Parts of the exercise:
a. Please transcribe the stretch of the fluorine excerpt from "If the vents" through "to its contents.".
b. Answer these questions using the fluorine excerpt:
(i) For at least how long should the eyes be flushed after eye contact?
(ii) What suit material do manufacturers of total encapsulating suits claim may offer protection for a longer period?
(iii) What happens to water that contacts a Dewar near the vent?
##### Selected extract
If die fire is very close or if flames are impinging on the container, the fire will be fed (supported) by the fluorine being released. This portion of the fire will be much hotter than other nearby flames, and the addition of an oxidizer generally will speed up the burning process.
If the vents are not operating, the pressure inside the container will rise until it surpasses the design strength of the container, and it will fail catastrophically, spewing shrapnel in addition to its contents.
If the container holds liquid fluorine, the heat may or may not be reaching the product inside because cryogenic liquids are kept in a container within a container, and the air space acts as an efficient insulator. Continued absorption of radiated heat, however, eventually will have some effect on the liquefied fluorine. As the inner container absorbs heat energy, the liquid boils, generating fluorine gas that will be vented to the outside. If water is used to try to cool this container (called a Dewar’s flask, or just plain Dewar), any water that contacts the tank near the vent freezes instantly, thus blocking the pressure-relief system. If threatened containers cannot be cooled safely and no life is threatened by the failure of the containers, withdrawal may be the preferred tactic.
No fire being fed by fluorine leaking from a container should be extinguished until the flow of fluorine can be stopped.
If fluorine may begin to leak again after the fire has been extinguished, it may be prudent to allow the fire to continue to burn until all the fluorine has been consumed, especially if no life is threatened.
Techniques that ordinarily would extinguish the burning fuel by removing the oxygen may not work in this instance, since additional oxidizer in the form of fluorine gas is being added. Other normal fire extinguishing techniques may not be effective because of the ferocity with which the fire will be burning.
PROTECTIVE CLOTHING AND EQUIPMENT
Choose protective clothing and equipment that prevent any contact of the fluorine with the eyes or skin. Rubber gloves, aprons, and boots may offer some limited skin protection; wear splashproof chemical goggles to protect the eyes. Use positive-pressure. self-contained breathing apparatus with frill face masks tor respiratory and eye protection. The face masks, unless made from highly fluorinated polymers, will offer protection for only a limited time.
Manufacturers of total encapsulating suits claim that suits made of neoprene may offer protection for a longer period of time. Contact the individual manufacturers of total encapsulating suits to inquire about the degree of safety offered by each recommended material; also consult the manufacturers of fluorine for their recommendations concerning the proper protection.
FIRST AID
Speed in removing the victim from the contaminated atmosphere is just as critical as removing the liquid or vapor from the victim’s eyes and skin.
Inhalation. The victim should be moved to fresh air, kept calm and warm, and be given 100 percent oxygen immediately. If oxygen is not immediately available and the victim’s breathing has stopped or becomes labored, artificial respiration should be administered; the first-aid giver must be aware that such action might expose him/her to the material in the victim’s lungs and/or vomit. Administering 100 percent oxygen immediately is critical and should be done while seeking immediate medical attention.
Eye contact. Flush the eyes immediately for at least 15 minutes, lifting the eyelids occasionally. Immediate medical attention is required.
Skin contact. Drench affected areas of the body with large amounts of water after removing the victim’s contaminated clothing. Immediate expert medical attention is needed to attend to the skin burns.
Ingestion. It is unlikely that anyone would ingest liquid fluorine.
##########
##### Record extracts
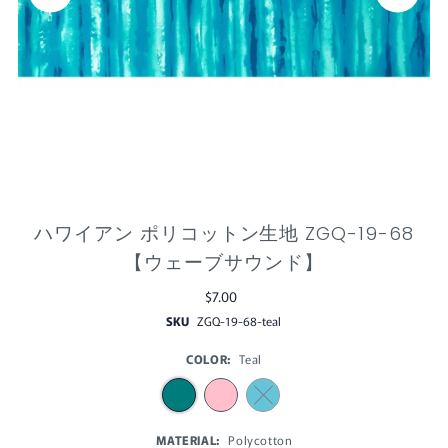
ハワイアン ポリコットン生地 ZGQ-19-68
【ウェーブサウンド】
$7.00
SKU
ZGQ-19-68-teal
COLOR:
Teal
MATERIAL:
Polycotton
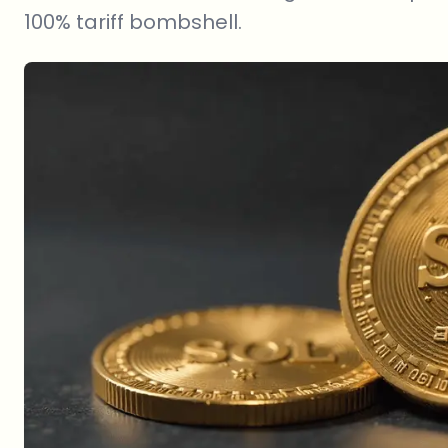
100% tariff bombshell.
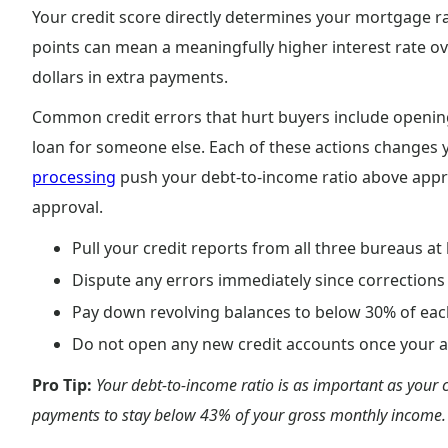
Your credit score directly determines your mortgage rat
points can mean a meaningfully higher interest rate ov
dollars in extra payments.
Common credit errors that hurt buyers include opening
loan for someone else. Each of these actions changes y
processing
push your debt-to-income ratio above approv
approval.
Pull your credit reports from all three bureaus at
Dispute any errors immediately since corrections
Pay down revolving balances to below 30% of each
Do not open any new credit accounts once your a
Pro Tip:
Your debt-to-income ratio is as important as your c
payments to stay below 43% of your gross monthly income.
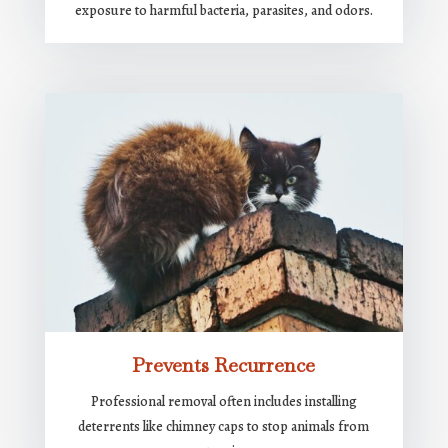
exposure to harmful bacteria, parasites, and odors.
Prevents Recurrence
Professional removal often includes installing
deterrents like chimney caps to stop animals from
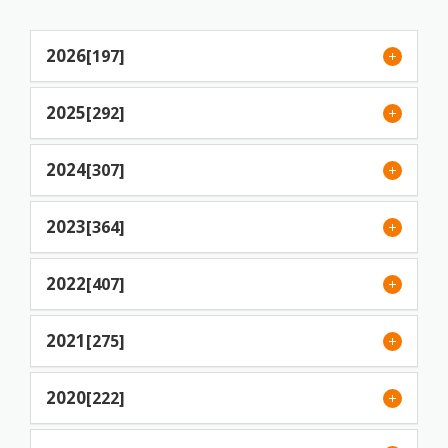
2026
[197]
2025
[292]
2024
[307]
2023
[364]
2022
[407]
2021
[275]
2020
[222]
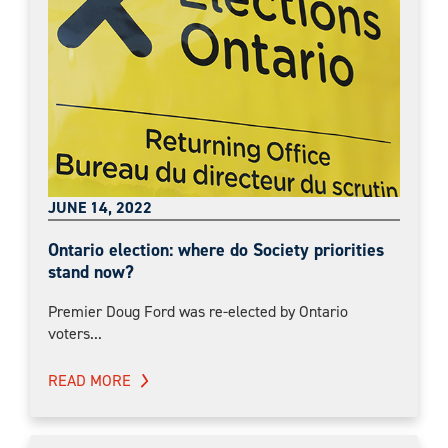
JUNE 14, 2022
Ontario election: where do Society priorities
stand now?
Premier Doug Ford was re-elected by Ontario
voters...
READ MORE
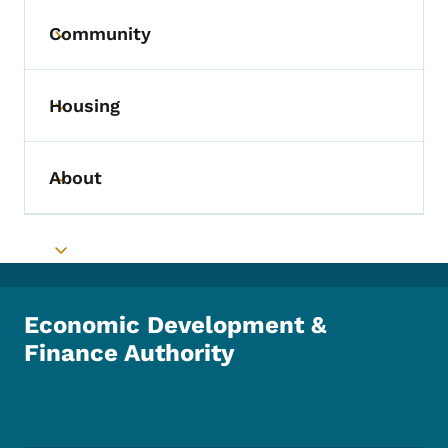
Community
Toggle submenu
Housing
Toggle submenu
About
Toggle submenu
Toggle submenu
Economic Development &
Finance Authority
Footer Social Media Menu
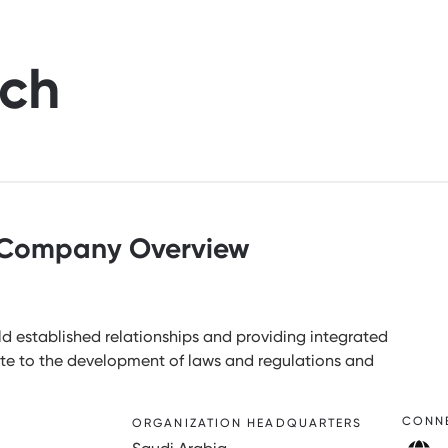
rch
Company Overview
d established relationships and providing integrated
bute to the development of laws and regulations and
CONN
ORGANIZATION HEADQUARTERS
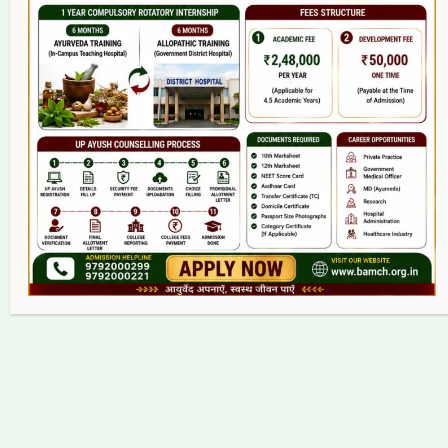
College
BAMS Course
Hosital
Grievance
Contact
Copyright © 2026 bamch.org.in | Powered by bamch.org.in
##########
Solutions per task:
a.
If the vents are not operating, the pressure inside the container will rise until it surpasses the design strength of the container, and it will fail catastrophically, spewing shrapnel in addition to its contents.

b.
(i) At least 15 minutes.
(ii) Neoprene.
(iii) It freezes instantly and blocks the pressure-relief system.